Task details ▸ Your answer must be the lines from the one containing "لوازم جانبی کامپیوتر" through the last line below, copied exactly, with no pictures.

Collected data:
○ ○ ○
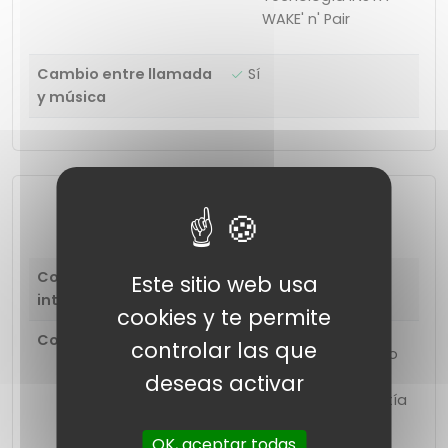
WAKE' n' Pair
Cambio entre llamada
Sí
y música
Extras
Control remoto
No
Este sitio web usa
integrado
cookies y te permite
Contenido de la caja
controlar las que
Manual de usuario
Airdopes 408
deseas activar
Tarjeta de garantía
Auriculares
OK, aceptar todas
adicionales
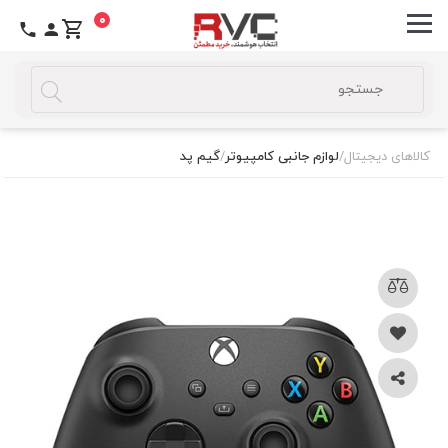
0
کالاهای دیجیتال
/
لوازم جانبی کامپیوتر
/
گیم پد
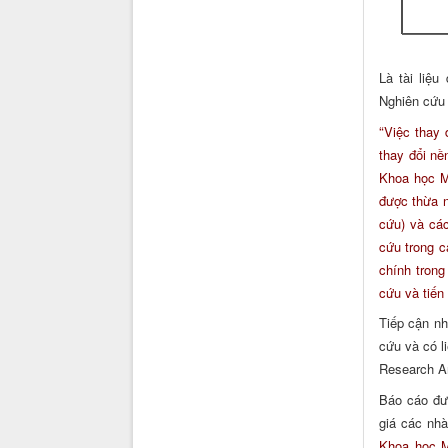
Là tài liệ
Nghiên cứu 
“
Việc thay 
thay đổi nề
Khoa học 
được thừa n
cứu) và các
cứu trong c
chính trong
cứu và tiến
Tiếp cận nh
cứu và có l
Research Ar
Báo cáo đưa
giá các nh
Khoa học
○ ○ ○
Solution to the problem ▸
لوازم جانبی کامپیوتر
/
گیم پد
Là tài liệ
Nghiên cứu 
“
Việc thay 
thay đổi nề
Khoa học 
được thừa n
cứu) và các
cứu trong c
chính trong
cứu và tiến
Tiếp cận nh
cứu và có l
Research Ar
Báo cáo đưa
giá các nh
Khoa học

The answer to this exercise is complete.